The Fall Of Hyperion by Dan Simmons (1990) 517p.
The first book I read this year was Dan Simmons’ Hyperion, an excellent science fiction space opera written as a homage to Canterbury’s Tales, with seven pilgrims sharing stories while travelling towards a fateful meeting with a mysterious killing machine called the Shrike, on the verge of an intergalatic war. It was one of the best science fiction novels I read in a long time, and the only flaw was its extremely frustrating non-ending.
Apparently The Fall Of Hyperion was originally meant to be meshed with Hyperion as one book, but they were split up for publishing purposes. I don’t see why, since they’re both only about 500 pages long and no self-respecting sci-fi fan will shirk at a book that’s 1000 pages long, but whatever. The Fall of Hyperion picks up directly where Hyperion left off, and it’s just as enjoyable as its predecessor.

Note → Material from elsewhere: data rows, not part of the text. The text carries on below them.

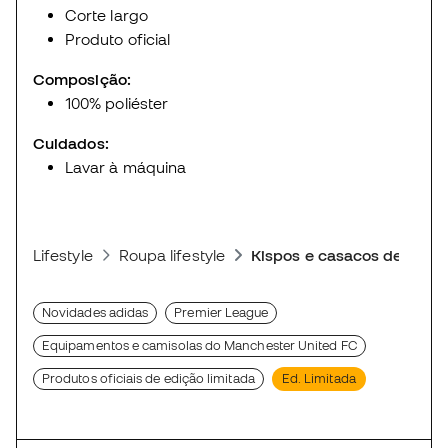
Corte largo
Produto oficial
Composição:
100% poliéster
Cuidados:
Lavar à máquina
Lifestyle
Roupa lifestyle
Kispos e casacos desport
Novidades adidas
Premier League
Equipamentos e camisolas do Manchester United FC
Produtos oficiais de edição limitada
Ed. Limitada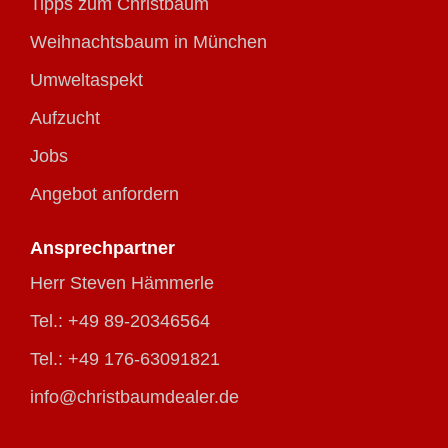
Tipps zum Christbaum
Weihnachtsbaum in München
Umweltaspekt
Aufzucht
Jobs
Angebot anfordern
Ansprechpartner
Herr Steven Hämmerle
Tel.: +49 89-20346564
Tel.: +49 176-63091821
info@christbaumdealer.de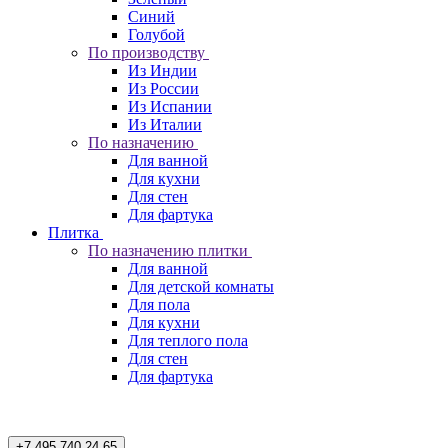
Синий
Голубой
По производству
Из Индии
Из России
Из Испании
Из Италии
По назначению
Для ванной
Для кухни
Для стен
Для фартука
Плитка
По назначению плитки
Для ванной
Для детской комнаты
Для пола
Для кухни
Для теплого пола
Для стен
Для фартука
+7 495 740 24 65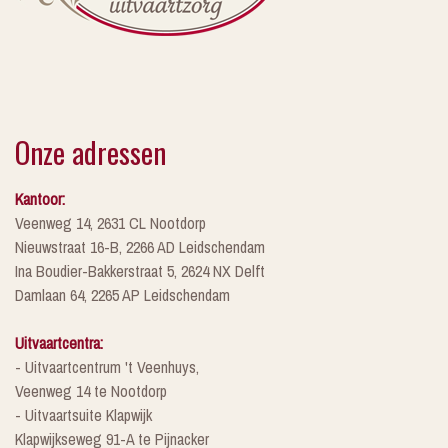
Onze adressen
Kantoor:
Veenweg 14, 2631 CL Nootdorp
Nieuwstraat 16-B, 2266 AD Leidschendam
Ina Boudier-Bakkerstraat 5, 2624 NX Delft
Damlaan 64, 2265 AP Leidschendam
Uitvaartcentra:
- Uitvaartcentrum 't Veenhuys,
Veenweg 14 te Nootdorp
- Uitvaartsuite Klapwijk
Klapwijkseweg 91-A te Pijnacker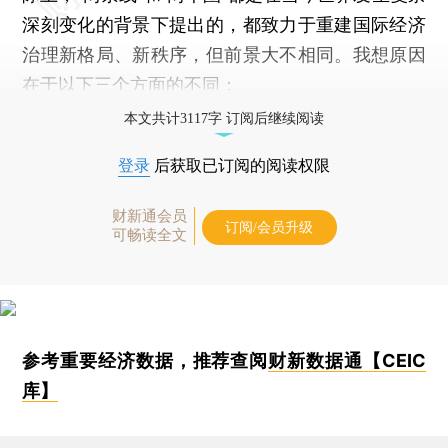
深刻变化的背景下提出的，都致力于重建国际经济
治理新格局、新秩序，但前景大不相同。我想原因
在于以下三个方面的不同：
本文共计3117字 订阅后继续阅读
登录
后获取已订阅的阅读权限
财新通会员
订阅/会员升级
可畅读全文
参考重要经济数据，推荐查阅
财新数据通【CEIC
库】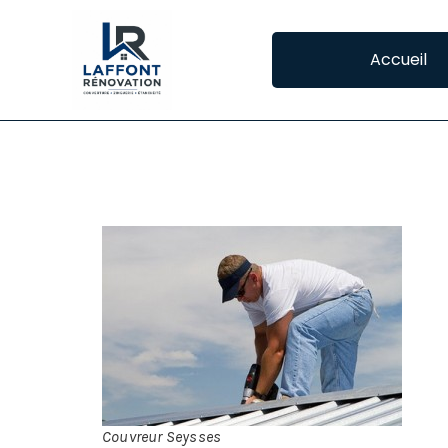
Accueil
COUVREUR SEYSS
CO
Si 
êtr
de 
con
Couvreur Seysses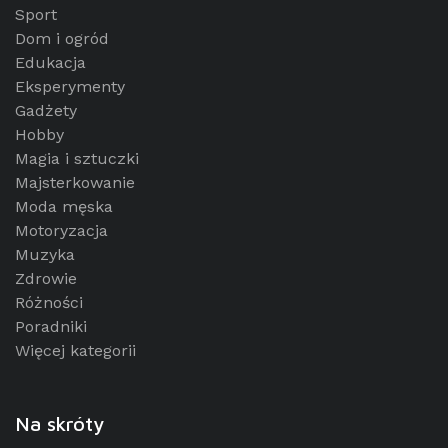
Sport
Dom i ogród
Edukacja
Eksperymenty
Gadżety
Hobby
Magia i sztuczki
Majsterkowanie
Moda męska
Motoryzacja
Muzyka
Zdrowie
Różności
Poradniki
Więcej kategorii
Na skróty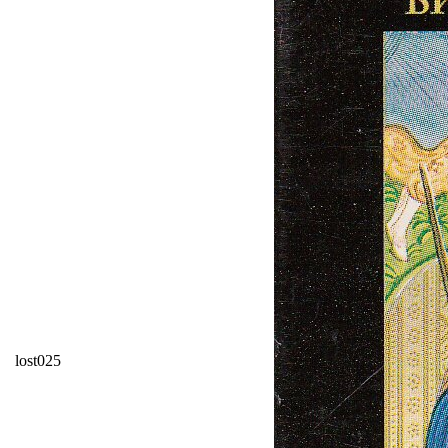
lost025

Forced to abandon the Canterbury Tales motif, Simmons instead expands the scope of the story. Hyperion featured seven lonely pilgrims on a near-deserted world, their journey ominous and foreboding, with only their past-tense stories serving to show the reader the outside world. The Fall Of Hyperion shows much more; Simmons introduces a somewhat omniscient first-person narrator who is also a character, a technique which could have been annoying but is salvaged by the fact that he’s a very likeable character. He’s also closely entwined with the Hegemony government, and so we see the inner workings of the senate and the cabinet and the war ministry as they scramble to protect their interstellar empire from imminent doom. There are some truly epic scenes in this book, including the destruction of entire planets; after crafting a science fiction universe with such care in Hyperion, Simmons now wreaks havoc upon it, which makes for gripping reading. There are also a number of plot twists I didn’t see coming, which is always pleasant.

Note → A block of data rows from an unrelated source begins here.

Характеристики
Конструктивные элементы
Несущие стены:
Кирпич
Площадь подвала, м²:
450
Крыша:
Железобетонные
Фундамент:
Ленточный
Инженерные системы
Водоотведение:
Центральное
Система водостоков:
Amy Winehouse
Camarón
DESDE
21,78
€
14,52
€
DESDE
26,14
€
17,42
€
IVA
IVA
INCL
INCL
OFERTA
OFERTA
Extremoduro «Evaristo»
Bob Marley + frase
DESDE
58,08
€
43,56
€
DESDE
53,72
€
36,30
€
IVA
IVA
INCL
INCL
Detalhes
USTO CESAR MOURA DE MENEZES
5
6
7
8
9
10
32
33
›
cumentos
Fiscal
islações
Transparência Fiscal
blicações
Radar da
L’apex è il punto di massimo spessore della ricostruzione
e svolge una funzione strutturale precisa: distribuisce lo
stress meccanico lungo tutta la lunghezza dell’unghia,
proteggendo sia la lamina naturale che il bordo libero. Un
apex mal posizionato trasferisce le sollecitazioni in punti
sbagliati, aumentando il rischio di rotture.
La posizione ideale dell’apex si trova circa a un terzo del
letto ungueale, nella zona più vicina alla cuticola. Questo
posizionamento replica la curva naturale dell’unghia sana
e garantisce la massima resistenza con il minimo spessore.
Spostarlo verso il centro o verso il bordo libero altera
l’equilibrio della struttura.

There are some occasional awkward moments; Simmons seems determined to shoehorn as many Keats poems into the novel as possible, which is fine when they come from the pilgrim who’s a professional poet, but no so much coming from a religious scholar. Some of the characters from Hyperion don’t get as much of a look-in this time around, and there’s also a fair amount of religious/metaphysical/philosophical meandering, which I could see putting some people off.
None of this, however, detracted from my overall enjoyment of the book. The Fall Of Hyperion is an excellent novel and a worthy sequel to Hyperion, most importantly because it gives the reader the conclusion that Hyperion so frustratingly lacked.